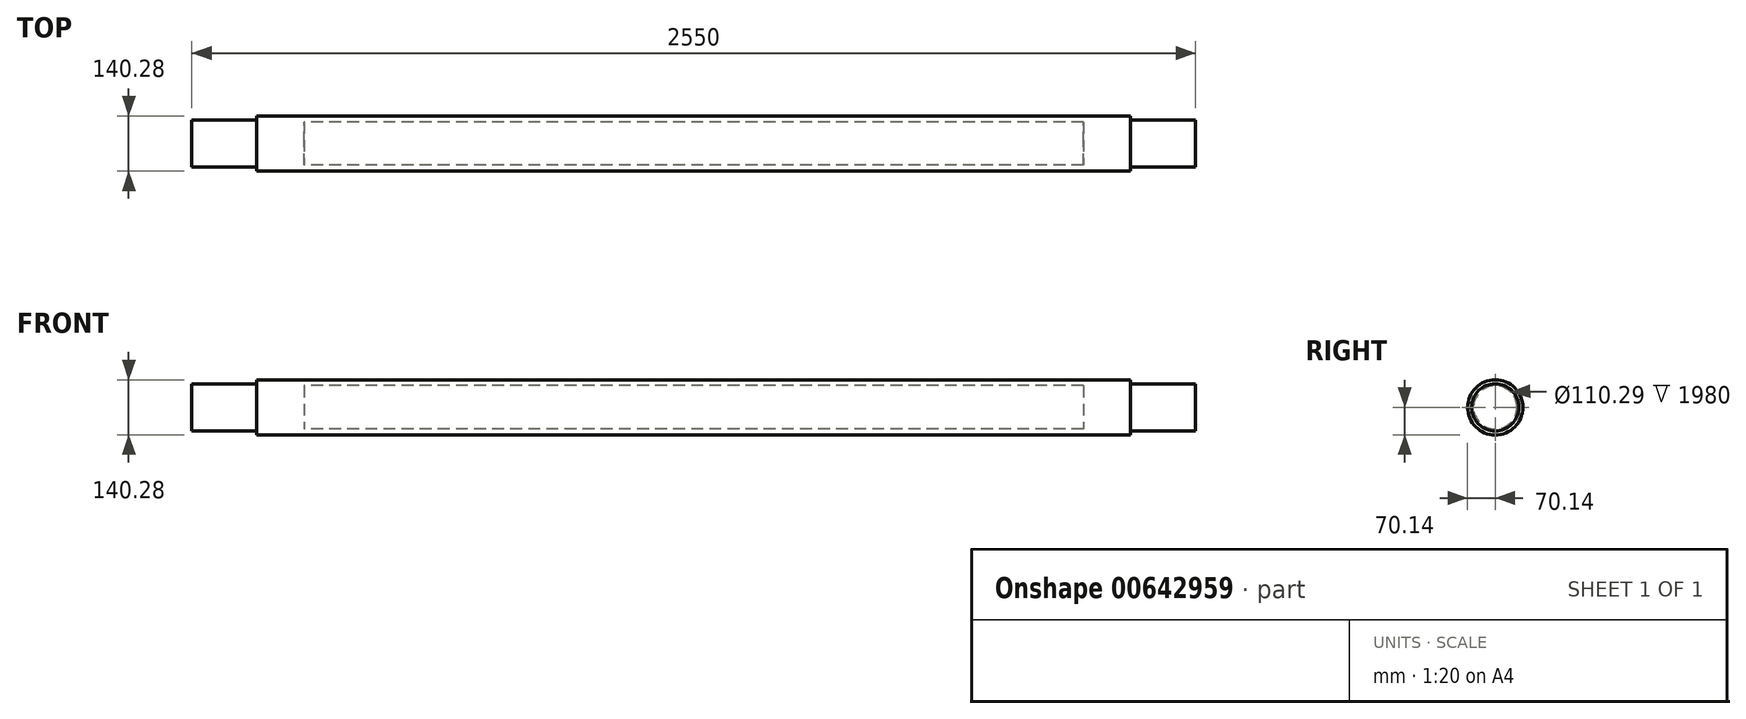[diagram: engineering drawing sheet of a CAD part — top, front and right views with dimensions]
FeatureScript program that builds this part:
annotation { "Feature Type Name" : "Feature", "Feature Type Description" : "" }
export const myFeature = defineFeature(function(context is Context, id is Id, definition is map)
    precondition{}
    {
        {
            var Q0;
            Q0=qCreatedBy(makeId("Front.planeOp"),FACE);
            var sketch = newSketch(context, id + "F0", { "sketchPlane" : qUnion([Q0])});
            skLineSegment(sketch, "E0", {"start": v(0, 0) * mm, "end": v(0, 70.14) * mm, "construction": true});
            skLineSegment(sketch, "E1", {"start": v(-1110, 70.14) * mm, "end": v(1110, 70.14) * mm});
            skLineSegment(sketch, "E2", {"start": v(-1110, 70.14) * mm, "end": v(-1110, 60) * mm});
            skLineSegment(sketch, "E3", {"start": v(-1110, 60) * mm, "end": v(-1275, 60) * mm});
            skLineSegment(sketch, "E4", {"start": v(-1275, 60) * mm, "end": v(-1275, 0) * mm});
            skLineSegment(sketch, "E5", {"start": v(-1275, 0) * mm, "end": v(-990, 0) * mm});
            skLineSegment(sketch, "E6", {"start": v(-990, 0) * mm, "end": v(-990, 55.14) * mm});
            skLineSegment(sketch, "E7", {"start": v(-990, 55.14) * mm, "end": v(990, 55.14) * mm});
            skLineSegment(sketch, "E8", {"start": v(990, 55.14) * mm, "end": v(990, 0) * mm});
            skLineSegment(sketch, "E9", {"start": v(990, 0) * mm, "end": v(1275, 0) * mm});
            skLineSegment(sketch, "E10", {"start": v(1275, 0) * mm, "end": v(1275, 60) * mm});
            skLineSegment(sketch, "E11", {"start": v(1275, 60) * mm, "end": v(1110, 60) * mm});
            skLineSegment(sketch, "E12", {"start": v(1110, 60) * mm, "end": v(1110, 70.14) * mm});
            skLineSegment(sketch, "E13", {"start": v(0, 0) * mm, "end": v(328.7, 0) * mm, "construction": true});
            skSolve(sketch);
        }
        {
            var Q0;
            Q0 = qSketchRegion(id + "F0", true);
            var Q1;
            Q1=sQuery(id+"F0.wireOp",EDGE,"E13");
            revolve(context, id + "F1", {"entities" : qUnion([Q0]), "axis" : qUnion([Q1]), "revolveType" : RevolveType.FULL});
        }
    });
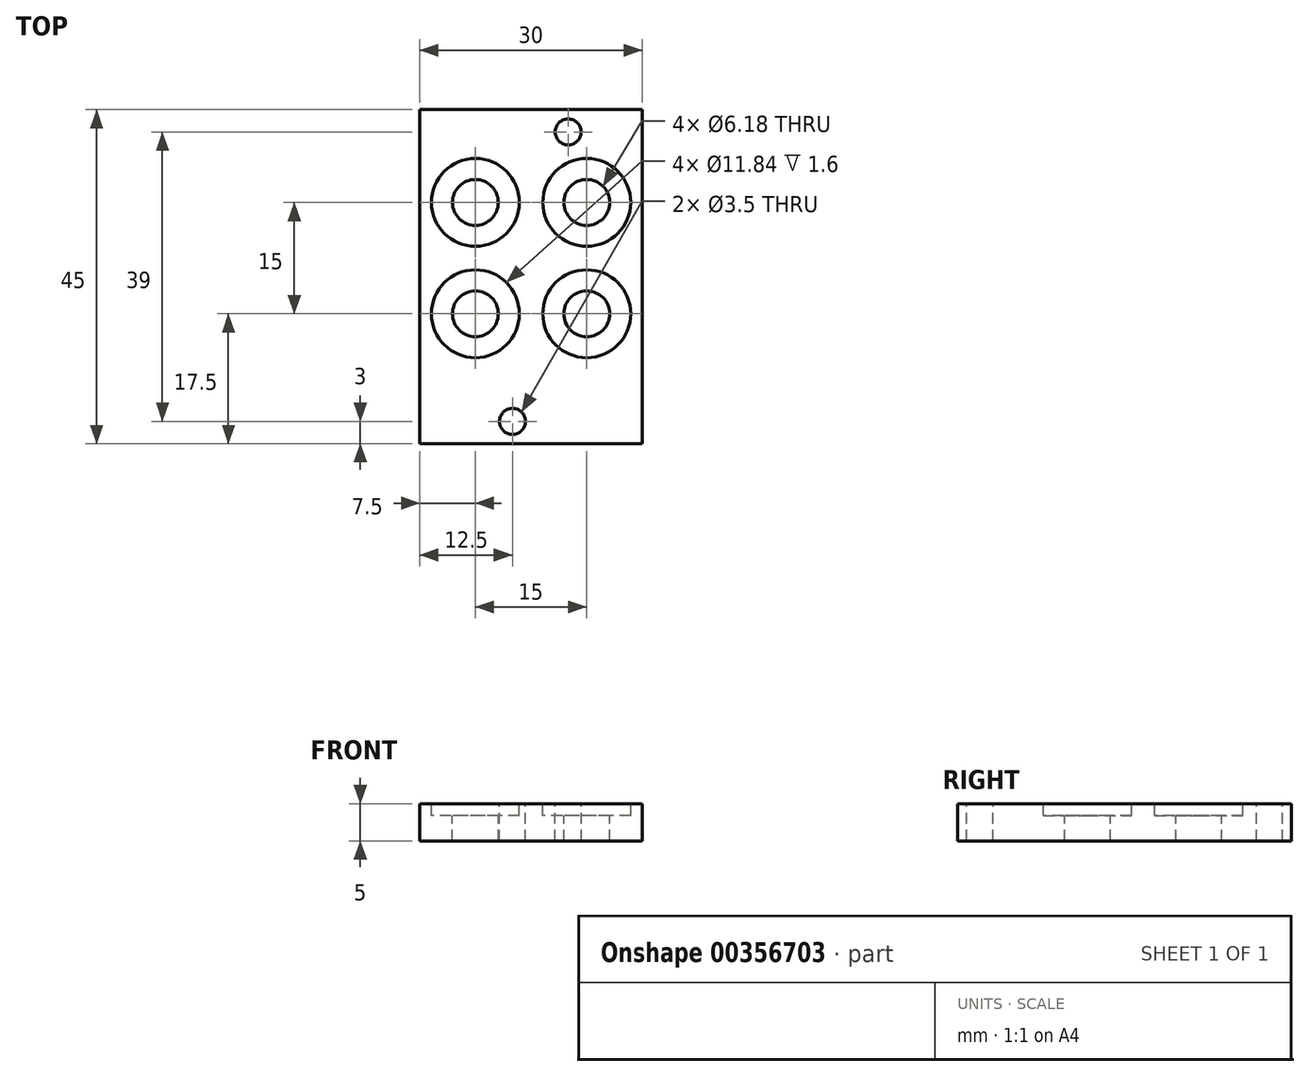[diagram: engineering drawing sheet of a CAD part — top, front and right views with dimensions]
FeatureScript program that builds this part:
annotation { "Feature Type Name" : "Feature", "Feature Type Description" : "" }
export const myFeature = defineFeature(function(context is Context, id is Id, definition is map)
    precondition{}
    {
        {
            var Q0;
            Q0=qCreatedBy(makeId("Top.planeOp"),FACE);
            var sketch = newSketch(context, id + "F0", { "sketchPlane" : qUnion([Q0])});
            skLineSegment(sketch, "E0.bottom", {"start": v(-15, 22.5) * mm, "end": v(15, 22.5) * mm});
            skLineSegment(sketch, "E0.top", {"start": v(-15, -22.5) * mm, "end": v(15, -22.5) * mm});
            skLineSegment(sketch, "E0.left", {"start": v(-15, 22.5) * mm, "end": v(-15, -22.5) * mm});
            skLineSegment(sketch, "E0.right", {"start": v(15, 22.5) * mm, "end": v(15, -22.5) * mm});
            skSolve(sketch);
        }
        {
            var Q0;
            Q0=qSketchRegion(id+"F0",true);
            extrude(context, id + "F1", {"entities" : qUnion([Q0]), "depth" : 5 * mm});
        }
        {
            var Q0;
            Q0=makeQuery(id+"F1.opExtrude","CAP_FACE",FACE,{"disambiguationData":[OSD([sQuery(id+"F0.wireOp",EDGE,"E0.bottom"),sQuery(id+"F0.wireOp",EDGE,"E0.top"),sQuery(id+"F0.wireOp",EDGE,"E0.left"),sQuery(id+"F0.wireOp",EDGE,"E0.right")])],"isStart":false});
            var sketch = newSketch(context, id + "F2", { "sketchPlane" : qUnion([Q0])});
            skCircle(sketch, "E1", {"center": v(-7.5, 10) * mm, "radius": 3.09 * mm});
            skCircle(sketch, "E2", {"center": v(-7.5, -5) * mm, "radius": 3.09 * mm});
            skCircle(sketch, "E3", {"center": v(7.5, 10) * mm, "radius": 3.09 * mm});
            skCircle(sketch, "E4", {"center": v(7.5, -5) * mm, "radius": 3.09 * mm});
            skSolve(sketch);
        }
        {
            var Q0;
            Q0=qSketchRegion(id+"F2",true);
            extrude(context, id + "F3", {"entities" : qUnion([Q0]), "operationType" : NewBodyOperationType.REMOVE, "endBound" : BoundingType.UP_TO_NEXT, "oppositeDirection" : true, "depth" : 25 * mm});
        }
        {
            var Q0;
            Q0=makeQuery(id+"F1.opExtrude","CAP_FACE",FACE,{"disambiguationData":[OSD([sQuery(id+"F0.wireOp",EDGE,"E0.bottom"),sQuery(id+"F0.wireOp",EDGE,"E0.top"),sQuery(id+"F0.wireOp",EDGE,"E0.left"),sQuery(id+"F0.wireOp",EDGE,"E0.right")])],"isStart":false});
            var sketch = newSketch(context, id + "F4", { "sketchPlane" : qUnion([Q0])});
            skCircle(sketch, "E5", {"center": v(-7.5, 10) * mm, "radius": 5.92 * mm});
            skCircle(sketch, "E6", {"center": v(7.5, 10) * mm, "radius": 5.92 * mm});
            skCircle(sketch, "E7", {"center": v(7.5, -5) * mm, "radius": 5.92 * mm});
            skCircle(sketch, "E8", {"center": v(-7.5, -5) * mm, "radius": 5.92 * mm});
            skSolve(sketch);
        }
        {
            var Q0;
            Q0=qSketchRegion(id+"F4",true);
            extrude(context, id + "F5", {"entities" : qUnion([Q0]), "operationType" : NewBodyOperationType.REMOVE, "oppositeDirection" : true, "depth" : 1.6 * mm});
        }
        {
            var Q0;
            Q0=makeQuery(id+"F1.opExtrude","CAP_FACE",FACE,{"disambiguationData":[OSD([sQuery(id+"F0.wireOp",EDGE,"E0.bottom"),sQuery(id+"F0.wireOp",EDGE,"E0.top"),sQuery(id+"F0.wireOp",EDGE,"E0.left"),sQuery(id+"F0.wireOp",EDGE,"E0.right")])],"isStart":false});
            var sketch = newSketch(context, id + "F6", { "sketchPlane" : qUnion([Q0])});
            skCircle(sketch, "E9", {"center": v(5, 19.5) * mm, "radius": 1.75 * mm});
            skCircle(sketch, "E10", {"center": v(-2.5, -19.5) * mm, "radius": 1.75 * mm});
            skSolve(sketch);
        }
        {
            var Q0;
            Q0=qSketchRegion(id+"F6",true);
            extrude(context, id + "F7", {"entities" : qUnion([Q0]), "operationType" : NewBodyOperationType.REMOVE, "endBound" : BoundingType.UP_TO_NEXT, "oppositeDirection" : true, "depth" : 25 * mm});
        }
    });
====
*WHAT IS EXPECTED*: Rewrite every line of the entries above as a numbered list, skipping blank lines and leaving out the pictures.

*TASK SOLUTION*:
1. [diagram: engineering drawing sheet of a CAD part — top, front and right views with dimensions]
2. FeatureScript program that builds this part:
3. annotation { "Feature Type Name" : "Feature", "Feature Type Description" : "" }
4. export const myFeature = defineFeature(function(context is Context, id is Id, definition is map)
5.     precondition{}
6.     {
7.         {
8.             var Q0;
9.             Q0=qCreatedBy(makeId("Front.planeOp"),FACE);
10.             var sketch = newSketch(context, id + "F0", { "sketchPlane" : qUnion([Q0])});
11.             skLineSegment(sketch, "E0", {"start": v(0, 0) * mm, "end": v(0, 70.14) * mm, "construction": true});
12.             skLineSegment(sketch, "E1", {"start": v(-1110, 70.14) * mm, "end": v(1110, 70.14) * mm});
13.             skLineSegment(sketch, "E2", {"start": v(-1110, 70.14) * mm, "end": v(-1110, 60) * mm});
14.             skLineSegment(sketch, "E3", {"start": v(-1110, 60) * mm, "end": v(-1275, 60) * mm});
15.             skLineSegment(sketch, "E4", {"start": v(-1275, 60) * mm, "end": v(-1275, 0) * mm});
16.             skLineSegment(sketch, "E5", {"start": v(-1275, 0) * mm, "end": v(-990, 0) * mm});
17.             skLineSegment(sketch, "E6", {"start": v(-990, 0) * mm, "end": v(-990, 55.14) * mm});
18.             skLineSegment(sketch, "E7", {"start": v(-990, 55.14) * mm, "end": v(990, 55.14) * mm});
19.             skLineSegment(sketch, "E8", {"start": v(990, 55.14) * mm, "end": v(990, 0) * mm});
20.             skLineSegment(sketch, "E9", {"start": v(990, 0) * mm, "end": v(1275, 0) * mm});
21.             skLineSegment(sketch, "E10", {"start": v(1275, 0) * mm, "end": v(1275, 60) * mm});
22.             skLineSegment(sketch, "E11", {"start": v(1275, 60) * mm, "end": v(1110, 60) * mm});
23.             skLineSegment(sketch, "E12", {"start": v(1110, 60) * mm, "end": v(1110, 70.14) * mm});
24.             skLineSegment(sketch, "E13", {"start": v(0, 0) * mm, "end": v(328.7, 0) * mm, "construction": true});
25.             skSolve(sketch);
26.         }
27.         {
28.             var Q0;
29.             Q0 = qSketchRegion(id + "F0", true);
30.             var Q1;
31.             Q1=sQuery(id+"F0.wireOp",EDGE,"E13");
32.             revolve(context, id + "F1", {"entities" : qUnion([Q0]), "axis" : qUnion([Q1]), "revolveType" : RevolveType.FULL});
33.         }
34.     });
35. [diagram: engineering drawing sheet of a CAD part — top, front and right views with dimensions]
36. FeatureScript program that builds this part:
37. annotation { "Feature Type Name" : "Feature", "Feature Type Description" : "" }
38. export const myFeature = defineFeature(function(context is Context, id is Id, definition is map)
39.     precondition{}
40.     {
41.         {
42.             var Q0;
43.             Q0=qCreatedBy(makeId("Top.planeOp"),FACE);
44.             var sketch = newSketch(context, id + "F0", { "sketchPlane" : qUnion([Q0])});
45.             skLineSegment(sketch, "E0.bottom", {"start": v(-15, 22.5) * mm, "end": v(15, 22.5) * mm});
46.             skLineSegment(sketch, "E0.top", {"start": v(-15, -22.5) * mm, "end": v(15, -22.5) * mm});
47.             skLineSegment(sketch, "E0.left", {"start": v(-15, 22.5) * mm, "end": v(-15, -22.5) * mm});
48.             skLineSegment(sketch, "E0.right", {"start": v(15, 22.5) * mm, "end": v(15, -22.5) * mm});
49.             skSolve(sketch);
50.         }
51.         {
52.             var Q0;
53.             Q0=qSketchRegion(id+"F0",true);
54.             extrude(context, id + "F1", {"entities" : qUnion([Q0]), "depth" : 5 * mm});
55.         }
56.         {
57.             var Q0;
58.             Q0=makeQuery(id+"F1.opExtrude","CAP_FACE",FACE,{"disambiguationData":[OSD([sQuery(id+"F0.wireOp",EDGE,"E0.bottom"),sQuery(id+"F0.wireOp",EDGE,"E0.top"),sQuery(id+"F0.wireOp",EDGE,"E0.left"),sQuery(id+"F0.wireOp",EDGE,"E0.right")])],"isStart":false});
59.             var sketch = newSketch(context, id + "F2", { "sketchPlane" : qUnion([Q0])});
60.             skCircle(sketch, "E1", {"center": v(-7.5, 10) * mm, "radius": 3.09 * mm});
61.             skCircle(sketch, "E2", {"center": v(-7.5, -5) * mm, "radius": 3.09 * mm});
62.             skCircle(sketch, "E3", {"center": v(7.5, 10) * mm, "radius": 3.09 * mm});
63.             skCircle(sketch, "E4", {"center": v(7.5, -5) * mm, "radius": 3.09 * mm});
64.             skSolve(sketch);
65.         }
66.         {
67.             var Q0;
68.             Q0=qSketchRegion(id+"F2",true);
69.             extrude(context, id + "F3", {"entities" : qUnion([Q0]), "operationType" : NewBodyOperationType.REMOVE, "endBound" : BoundingType.UP_TO_NEXT, "oppositeDirection" : true, "depth" : 25 * mm});
70.         }
71.         {
72.             var Q0;
73.             Q0=makeQuery(id+"F1.opExtrude","CAP_FACE",FACE,{"disambiguationData":[OSD([sQuery(id+"F0.wireOp",EDGE,"E0.bottom"),sQuery(id+"F0.wireOp",EDGE,"E0.top"),sQuery(id+"F0.wireOp",EDGE,"E0.left"),sQuery(id+"F0.wireOp",EDGE,"E0.right")])],"isStart":false});
74.             var sketch = newSketch(context, id + "F4", { "sketchPlane" : qUnion([Q0])});
75.             skCircle(sketch, "E5", {"center": v(-7.5, 10) * mm, "radius": 5.92 * mm});
76.             skCircle(sketch, "E6", {"center": v(7.5, 10) * mm, "radius": 5.92 * mm});
77.             skCircle(sketch, "E7", {"center": v(7.5, -5) * mm, "radius": 5.92 * mm});
78.             skCircle(sketch, "E8", {"center": v(-7.5, -5) * mm, "radius": 5.92 * mm});
79.             skSolve(sketch);
80.         }
81.         {
82.             var Q0;
83.             Q0=qSketchRegion(id+"F4",true);
84.             extrude(context, id + "F5", {"entities" : qUnion([Q0]), "operationType" : NewBodyOperationType.REMOVE, "oppositeDirection" : true, "depth" : 1.6 * mm});
85.         }
86.         {
87.             var Q0;
88.             Q0=makeQuery(id+"F1.opExtrude","CAP_FACE",FACE,{"disambiguationData":[OSD([sQuery(id+"F0.wireOp",EDGE,"E0.bottom"),sQuery(id+"F0.wireOp",EDGE,"E0.top"),sQuery(id+"F0.wireOp",EDGE,"E0.left"),sQuery(id+"F0.wireOp",EDGE,"E0.right")])],"isStart":false});
89.             var sketch = newSketch(context, id + "F6", { "sketchPlane" : qUnion([Q0])});
90.             skCircle(sketch, "E9", {"center": v(5, 19.5) * mm, "radius": 1.75 * mm});
91.             skCircle(sketch, "E10", {"center": v(-2.5, -19.5) * mm, "radius": 1.75 * mm});
92.             skSolve(sketch);
93.         }
94.         {
95.             var Q0;
96.             Q0=qSketchRegion(id+"F6",true);
97.             extrude(context, id + "F7", {"entities" : qUnion([Q0]), "operationType" : NewBodyOperationType.REMOVE, "endBound" : BoundingType.UP_TO_NEXT, "oppositeDirection" : true, "depth" : 25 * mm});
98.         }
99.     });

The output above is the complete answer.